*What the task asks:* Set down again exactly the lines of the listing below that fall between the line holding "The Winchester Mystery" and the line holding "July 29, 2026", inclusive.

*Data supplied:*
Content starts
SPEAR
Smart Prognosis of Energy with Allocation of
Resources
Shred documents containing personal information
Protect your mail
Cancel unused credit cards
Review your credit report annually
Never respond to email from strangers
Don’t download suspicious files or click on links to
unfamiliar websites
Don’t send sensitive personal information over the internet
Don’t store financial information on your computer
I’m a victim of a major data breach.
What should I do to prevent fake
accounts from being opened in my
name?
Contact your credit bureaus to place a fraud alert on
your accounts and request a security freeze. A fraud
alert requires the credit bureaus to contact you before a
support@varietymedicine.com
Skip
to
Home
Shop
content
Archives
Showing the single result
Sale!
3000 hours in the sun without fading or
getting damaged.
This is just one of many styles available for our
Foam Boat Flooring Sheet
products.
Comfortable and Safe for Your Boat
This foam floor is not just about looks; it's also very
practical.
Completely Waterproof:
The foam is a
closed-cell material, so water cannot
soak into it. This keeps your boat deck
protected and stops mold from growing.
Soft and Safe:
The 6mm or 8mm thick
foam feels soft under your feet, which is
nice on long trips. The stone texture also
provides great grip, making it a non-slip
Content ends
Content starts
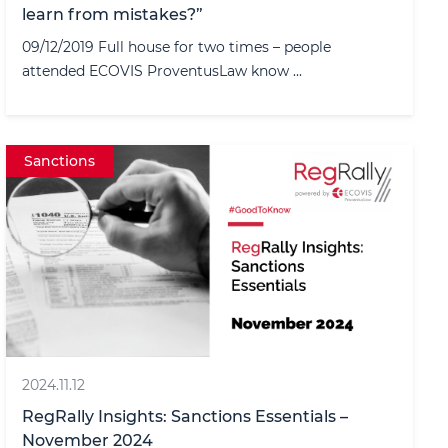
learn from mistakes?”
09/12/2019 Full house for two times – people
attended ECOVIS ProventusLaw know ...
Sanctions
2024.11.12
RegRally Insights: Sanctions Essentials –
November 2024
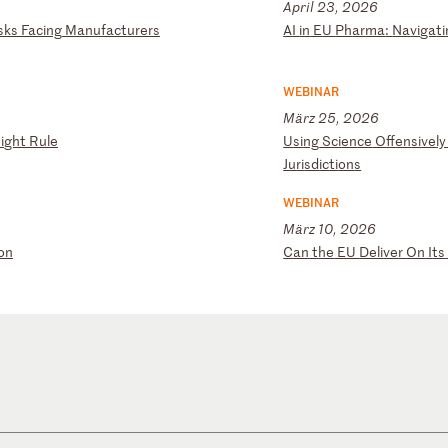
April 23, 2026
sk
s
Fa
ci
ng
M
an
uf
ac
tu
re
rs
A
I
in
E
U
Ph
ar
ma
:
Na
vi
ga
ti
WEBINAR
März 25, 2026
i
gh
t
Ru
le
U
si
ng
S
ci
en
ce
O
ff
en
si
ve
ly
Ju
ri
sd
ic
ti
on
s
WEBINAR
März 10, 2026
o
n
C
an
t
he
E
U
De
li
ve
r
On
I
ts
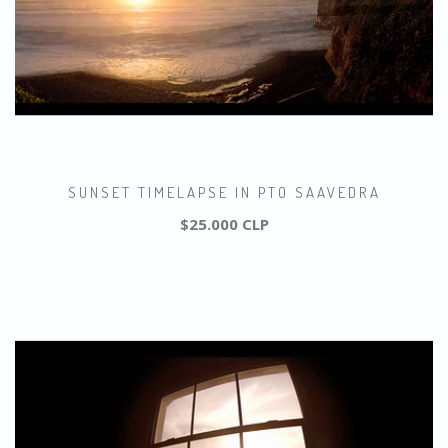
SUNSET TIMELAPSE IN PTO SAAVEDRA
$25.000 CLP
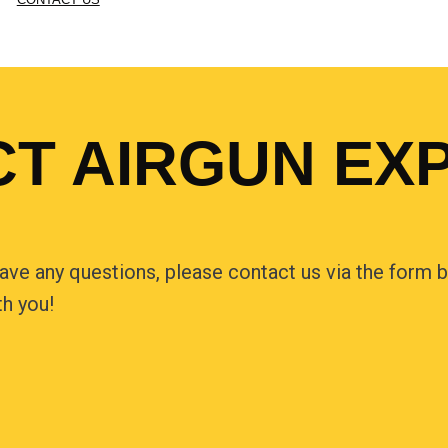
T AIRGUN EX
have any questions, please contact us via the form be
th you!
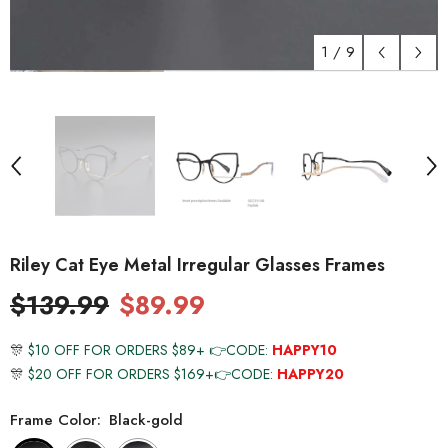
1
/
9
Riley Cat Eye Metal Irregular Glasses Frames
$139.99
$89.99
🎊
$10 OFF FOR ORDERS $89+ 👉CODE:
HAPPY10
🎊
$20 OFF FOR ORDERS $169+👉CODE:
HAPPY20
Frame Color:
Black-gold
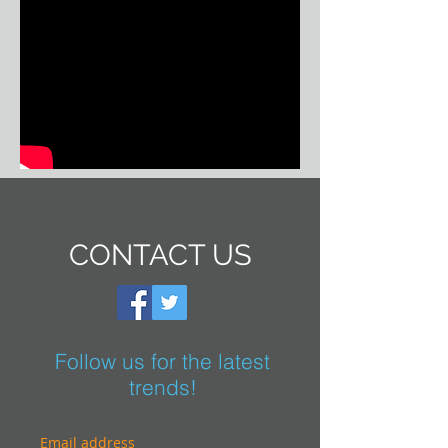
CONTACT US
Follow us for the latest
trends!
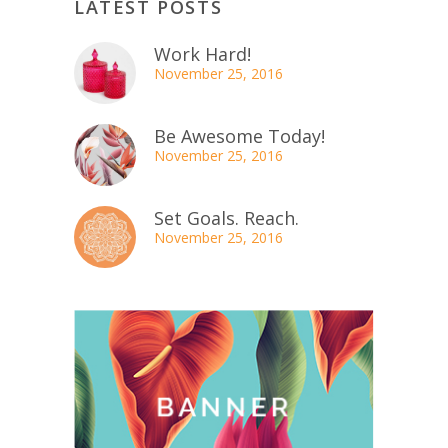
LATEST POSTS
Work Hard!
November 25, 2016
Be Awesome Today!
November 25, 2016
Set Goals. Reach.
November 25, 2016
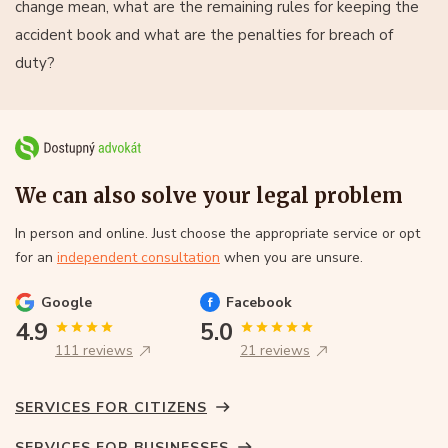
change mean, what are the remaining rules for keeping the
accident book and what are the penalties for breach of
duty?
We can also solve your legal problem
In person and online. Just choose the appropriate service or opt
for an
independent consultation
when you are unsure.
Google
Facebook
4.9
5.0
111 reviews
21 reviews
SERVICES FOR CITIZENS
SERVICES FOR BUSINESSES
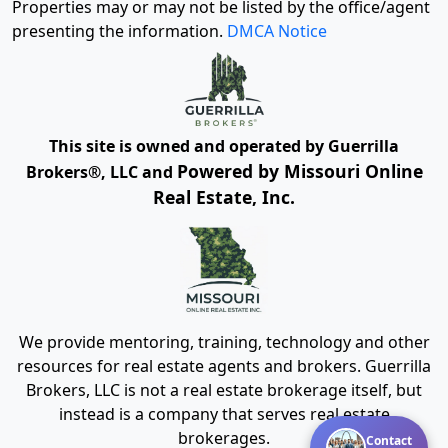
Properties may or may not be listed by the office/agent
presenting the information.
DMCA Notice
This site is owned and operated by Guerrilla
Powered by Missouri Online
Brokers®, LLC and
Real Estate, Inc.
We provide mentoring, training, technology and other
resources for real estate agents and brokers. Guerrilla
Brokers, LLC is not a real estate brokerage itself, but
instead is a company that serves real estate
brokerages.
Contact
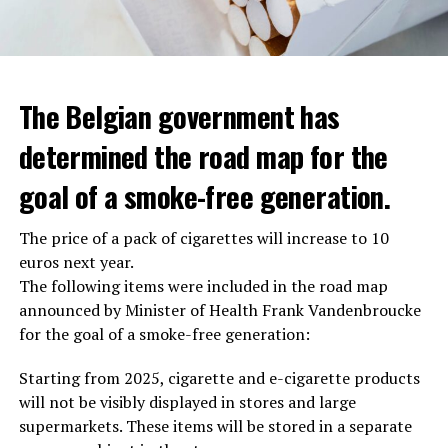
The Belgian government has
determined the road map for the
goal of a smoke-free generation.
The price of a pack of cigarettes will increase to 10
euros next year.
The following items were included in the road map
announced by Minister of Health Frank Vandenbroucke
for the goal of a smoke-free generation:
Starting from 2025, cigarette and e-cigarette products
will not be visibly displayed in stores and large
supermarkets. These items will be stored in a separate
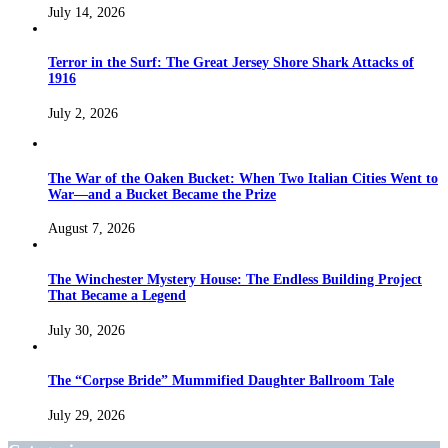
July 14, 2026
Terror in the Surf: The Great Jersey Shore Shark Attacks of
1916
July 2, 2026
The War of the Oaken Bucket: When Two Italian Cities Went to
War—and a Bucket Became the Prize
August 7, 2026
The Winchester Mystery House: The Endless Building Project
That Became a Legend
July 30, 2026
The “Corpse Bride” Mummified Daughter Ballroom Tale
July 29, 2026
Content ends
*Solution:*
The Winchester Mystery House: The Endless Building Project
That Became a Legend
July 30, 2026
The “Corpse Bride” Mummified Daughter Ballroom Tale
July 29, 2026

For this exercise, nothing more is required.